Some good news to start the week: The Land Transportation Franchising and Regulatory Board (LTFRB) has announced that it has amended Memorandum Circular (MC) 2018-003 with MC 2018-005, raising the cap for transport network vehicle service (TNVS) units from 45,700 units to 66,750.
The move comes following a review by the LTFRB, and after taking into account several factors which agency board member Aileen Lizada described as unique to services like Grab and Uber. "We took into consideration the unserved demand, color coding, and churning rate peculiar to TNVS operations, all for the paramount interest of the riding public," she said during a press conference held earlier today.

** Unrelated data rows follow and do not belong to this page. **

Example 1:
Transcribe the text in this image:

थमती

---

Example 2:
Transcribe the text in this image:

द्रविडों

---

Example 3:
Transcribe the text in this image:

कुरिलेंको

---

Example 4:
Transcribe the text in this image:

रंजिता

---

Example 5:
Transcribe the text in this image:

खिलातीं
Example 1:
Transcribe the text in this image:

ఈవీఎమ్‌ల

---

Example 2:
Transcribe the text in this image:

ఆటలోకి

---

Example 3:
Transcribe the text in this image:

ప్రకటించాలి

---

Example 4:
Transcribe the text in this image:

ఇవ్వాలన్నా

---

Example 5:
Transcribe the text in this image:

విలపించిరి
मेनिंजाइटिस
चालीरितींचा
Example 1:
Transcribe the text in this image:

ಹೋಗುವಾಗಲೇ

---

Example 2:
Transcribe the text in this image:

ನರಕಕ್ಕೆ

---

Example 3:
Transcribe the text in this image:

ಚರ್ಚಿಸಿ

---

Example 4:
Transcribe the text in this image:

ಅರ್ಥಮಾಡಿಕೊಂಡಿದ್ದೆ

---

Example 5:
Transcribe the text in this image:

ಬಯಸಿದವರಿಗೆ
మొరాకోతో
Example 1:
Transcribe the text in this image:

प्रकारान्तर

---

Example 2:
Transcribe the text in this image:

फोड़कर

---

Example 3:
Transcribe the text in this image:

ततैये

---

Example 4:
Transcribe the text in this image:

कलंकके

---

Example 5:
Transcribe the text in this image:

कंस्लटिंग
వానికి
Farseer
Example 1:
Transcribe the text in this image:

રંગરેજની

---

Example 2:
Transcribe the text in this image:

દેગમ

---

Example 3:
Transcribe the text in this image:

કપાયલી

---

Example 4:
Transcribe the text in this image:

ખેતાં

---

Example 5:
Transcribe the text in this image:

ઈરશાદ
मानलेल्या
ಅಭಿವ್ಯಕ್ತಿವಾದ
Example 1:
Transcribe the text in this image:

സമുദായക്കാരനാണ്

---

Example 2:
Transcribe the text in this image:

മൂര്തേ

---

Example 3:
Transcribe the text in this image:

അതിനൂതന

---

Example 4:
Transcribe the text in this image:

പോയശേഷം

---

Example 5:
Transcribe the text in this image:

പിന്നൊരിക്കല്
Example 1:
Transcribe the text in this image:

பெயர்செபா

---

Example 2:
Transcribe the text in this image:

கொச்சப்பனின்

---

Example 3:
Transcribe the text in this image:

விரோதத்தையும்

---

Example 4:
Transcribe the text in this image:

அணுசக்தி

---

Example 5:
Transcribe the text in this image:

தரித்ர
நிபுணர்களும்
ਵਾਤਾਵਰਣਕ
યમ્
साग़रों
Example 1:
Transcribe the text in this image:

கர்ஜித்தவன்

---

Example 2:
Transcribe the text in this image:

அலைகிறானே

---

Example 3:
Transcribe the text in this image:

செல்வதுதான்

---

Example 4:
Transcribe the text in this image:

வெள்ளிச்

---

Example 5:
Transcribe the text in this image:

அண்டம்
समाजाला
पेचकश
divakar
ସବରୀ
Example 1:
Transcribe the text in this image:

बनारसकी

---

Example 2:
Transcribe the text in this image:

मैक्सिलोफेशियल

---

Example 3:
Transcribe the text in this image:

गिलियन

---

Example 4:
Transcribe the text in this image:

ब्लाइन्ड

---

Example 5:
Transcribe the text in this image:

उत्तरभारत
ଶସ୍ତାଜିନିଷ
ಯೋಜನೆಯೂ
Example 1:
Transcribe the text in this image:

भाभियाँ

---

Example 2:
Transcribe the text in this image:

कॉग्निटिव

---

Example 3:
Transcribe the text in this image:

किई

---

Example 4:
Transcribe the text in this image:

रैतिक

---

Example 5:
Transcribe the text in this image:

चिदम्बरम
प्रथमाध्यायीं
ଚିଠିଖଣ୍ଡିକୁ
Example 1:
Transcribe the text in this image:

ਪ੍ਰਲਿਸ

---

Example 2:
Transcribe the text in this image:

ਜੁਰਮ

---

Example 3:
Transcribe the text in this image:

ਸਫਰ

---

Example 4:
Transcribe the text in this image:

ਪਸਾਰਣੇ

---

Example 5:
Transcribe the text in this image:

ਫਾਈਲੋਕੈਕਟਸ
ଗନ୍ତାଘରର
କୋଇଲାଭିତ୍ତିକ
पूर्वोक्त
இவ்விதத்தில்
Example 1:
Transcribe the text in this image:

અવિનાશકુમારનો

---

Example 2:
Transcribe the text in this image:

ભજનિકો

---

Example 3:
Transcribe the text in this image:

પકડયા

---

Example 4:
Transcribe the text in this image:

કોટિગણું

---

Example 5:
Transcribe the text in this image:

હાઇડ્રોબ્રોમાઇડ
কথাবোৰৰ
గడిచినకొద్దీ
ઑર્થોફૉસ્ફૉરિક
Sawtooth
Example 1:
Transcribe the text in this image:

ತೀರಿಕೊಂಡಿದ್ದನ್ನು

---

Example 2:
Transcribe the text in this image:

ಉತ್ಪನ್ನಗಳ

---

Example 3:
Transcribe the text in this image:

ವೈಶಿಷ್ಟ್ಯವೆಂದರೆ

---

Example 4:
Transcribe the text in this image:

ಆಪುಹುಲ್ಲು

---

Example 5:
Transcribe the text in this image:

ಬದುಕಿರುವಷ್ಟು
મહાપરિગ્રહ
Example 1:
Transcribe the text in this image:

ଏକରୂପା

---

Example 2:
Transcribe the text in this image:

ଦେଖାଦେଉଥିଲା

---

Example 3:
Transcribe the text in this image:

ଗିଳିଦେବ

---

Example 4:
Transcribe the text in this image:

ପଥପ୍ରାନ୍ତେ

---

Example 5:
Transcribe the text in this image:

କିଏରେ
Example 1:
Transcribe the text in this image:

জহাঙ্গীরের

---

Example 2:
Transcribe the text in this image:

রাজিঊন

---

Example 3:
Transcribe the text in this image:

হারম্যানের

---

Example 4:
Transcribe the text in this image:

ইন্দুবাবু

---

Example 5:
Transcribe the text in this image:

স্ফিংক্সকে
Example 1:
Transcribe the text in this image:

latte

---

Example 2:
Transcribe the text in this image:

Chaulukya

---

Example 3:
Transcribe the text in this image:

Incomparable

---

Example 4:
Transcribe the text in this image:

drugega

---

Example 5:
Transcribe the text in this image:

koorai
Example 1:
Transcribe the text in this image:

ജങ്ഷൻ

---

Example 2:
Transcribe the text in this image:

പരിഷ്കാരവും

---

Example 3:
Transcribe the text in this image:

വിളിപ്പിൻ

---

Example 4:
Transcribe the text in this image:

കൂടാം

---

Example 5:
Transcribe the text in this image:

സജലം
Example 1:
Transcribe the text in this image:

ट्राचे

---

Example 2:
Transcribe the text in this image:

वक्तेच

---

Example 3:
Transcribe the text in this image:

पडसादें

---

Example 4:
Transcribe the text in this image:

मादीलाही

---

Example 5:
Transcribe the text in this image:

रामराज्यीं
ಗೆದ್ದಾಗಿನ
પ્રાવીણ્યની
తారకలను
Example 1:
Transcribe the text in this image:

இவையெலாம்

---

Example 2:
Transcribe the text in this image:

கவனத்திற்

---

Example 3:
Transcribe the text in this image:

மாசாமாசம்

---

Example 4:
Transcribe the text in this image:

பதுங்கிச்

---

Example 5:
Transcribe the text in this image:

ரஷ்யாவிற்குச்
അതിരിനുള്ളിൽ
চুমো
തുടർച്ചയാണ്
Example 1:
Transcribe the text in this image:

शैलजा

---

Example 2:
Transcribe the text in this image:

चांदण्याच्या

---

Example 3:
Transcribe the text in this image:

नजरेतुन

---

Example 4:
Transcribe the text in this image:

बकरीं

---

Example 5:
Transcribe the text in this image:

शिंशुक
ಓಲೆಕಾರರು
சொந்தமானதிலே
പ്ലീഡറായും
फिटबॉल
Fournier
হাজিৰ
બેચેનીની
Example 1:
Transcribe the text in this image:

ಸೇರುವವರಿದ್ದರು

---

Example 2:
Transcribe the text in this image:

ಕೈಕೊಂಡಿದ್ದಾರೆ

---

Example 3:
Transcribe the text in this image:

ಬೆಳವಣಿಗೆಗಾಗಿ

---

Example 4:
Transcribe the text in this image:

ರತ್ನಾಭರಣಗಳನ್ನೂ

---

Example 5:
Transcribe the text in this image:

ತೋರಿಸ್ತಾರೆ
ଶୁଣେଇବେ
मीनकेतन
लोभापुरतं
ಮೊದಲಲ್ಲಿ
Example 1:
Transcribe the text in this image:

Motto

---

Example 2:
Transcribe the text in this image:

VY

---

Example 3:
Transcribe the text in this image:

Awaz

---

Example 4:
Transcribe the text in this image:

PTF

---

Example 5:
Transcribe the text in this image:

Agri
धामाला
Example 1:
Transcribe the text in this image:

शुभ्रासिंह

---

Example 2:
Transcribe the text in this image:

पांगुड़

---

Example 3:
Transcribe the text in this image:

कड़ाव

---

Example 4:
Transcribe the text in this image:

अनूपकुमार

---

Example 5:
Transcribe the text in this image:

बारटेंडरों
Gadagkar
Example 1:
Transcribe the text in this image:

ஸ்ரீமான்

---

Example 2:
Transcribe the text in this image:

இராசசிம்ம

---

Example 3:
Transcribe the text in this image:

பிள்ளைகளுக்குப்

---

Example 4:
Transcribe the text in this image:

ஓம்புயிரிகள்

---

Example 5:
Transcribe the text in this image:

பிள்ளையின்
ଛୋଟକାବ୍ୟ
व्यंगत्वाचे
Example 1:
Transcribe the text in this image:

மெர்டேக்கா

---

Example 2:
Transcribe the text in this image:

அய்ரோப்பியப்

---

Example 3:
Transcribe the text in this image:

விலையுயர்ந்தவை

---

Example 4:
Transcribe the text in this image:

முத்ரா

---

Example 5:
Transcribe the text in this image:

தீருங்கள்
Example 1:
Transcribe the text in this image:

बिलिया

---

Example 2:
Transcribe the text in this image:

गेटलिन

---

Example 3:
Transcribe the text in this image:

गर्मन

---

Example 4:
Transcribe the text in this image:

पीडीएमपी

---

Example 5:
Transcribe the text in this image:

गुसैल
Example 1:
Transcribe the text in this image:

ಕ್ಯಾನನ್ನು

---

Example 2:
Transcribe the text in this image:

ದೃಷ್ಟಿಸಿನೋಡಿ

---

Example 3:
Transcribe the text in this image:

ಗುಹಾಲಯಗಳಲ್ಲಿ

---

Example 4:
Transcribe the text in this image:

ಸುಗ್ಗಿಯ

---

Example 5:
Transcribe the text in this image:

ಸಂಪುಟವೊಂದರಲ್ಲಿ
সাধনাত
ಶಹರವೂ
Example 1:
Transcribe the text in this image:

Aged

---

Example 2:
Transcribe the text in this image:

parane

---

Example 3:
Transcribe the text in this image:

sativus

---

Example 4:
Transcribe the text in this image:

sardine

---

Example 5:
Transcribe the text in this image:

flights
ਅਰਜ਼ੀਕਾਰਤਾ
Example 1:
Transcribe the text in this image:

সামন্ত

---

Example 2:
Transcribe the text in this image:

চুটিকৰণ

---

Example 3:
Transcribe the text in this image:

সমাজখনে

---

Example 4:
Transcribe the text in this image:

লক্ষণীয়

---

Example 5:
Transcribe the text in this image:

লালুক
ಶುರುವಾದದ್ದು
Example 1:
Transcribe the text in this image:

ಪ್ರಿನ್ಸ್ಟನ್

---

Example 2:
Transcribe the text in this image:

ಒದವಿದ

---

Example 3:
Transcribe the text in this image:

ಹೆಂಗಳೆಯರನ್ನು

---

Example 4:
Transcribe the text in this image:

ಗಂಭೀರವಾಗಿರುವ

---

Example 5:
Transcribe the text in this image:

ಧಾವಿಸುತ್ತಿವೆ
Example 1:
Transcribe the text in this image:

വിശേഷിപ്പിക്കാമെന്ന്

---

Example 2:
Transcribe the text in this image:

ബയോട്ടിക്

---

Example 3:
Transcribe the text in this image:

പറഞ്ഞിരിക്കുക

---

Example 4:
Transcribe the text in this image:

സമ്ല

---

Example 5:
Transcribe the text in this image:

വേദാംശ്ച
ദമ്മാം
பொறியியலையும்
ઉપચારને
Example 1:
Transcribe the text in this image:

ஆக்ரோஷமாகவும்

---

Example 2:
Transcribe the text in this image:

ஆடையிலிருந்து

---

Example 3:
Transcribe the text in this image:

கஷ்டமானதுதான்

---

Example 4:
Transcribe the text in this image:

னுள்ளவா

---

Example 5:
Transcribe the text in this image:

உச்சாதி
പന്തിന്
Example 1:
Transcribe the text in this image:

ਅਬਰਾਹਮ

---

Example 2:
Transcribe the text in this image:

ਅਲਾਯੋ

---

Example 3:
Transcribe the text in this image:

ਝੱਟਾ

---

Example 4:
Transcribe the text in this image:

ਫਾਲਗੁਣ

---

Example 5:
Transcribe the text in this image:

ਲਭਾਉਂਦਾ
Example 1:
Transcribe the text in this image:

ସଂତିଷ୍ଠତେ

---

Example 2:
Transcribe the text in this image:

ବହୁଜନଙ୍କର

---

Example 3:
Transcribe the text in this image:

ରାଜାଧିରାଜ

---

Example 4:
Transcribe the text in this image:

Lizada added that the new cap will be reviewed every three months to replenish the TNVS pool as needed. Here's a breakdown:
*Metro Manila – 65,000 units
*Metro Cebu – 1,500 units
*Pampanga – 250 units
That's an increase of more than 20,000 units. Still, the agency stressed that it is not encouraging people to buy brand-new cars in hopes of using them as TNVS units, as it will only process applications made before the July 2017 cut-off. The LTFRB is already working toward the online submission of qualified TNVS applications, and a simulation will be in place by March 5.
As for hatchbacks, they will be allowed to serve as TNVS vehicles during a three-year transition period to allow owners to pay off car loans, and users who book hatches will pay lower rates for their rides. Again, these will only be allowed within Metro Manila.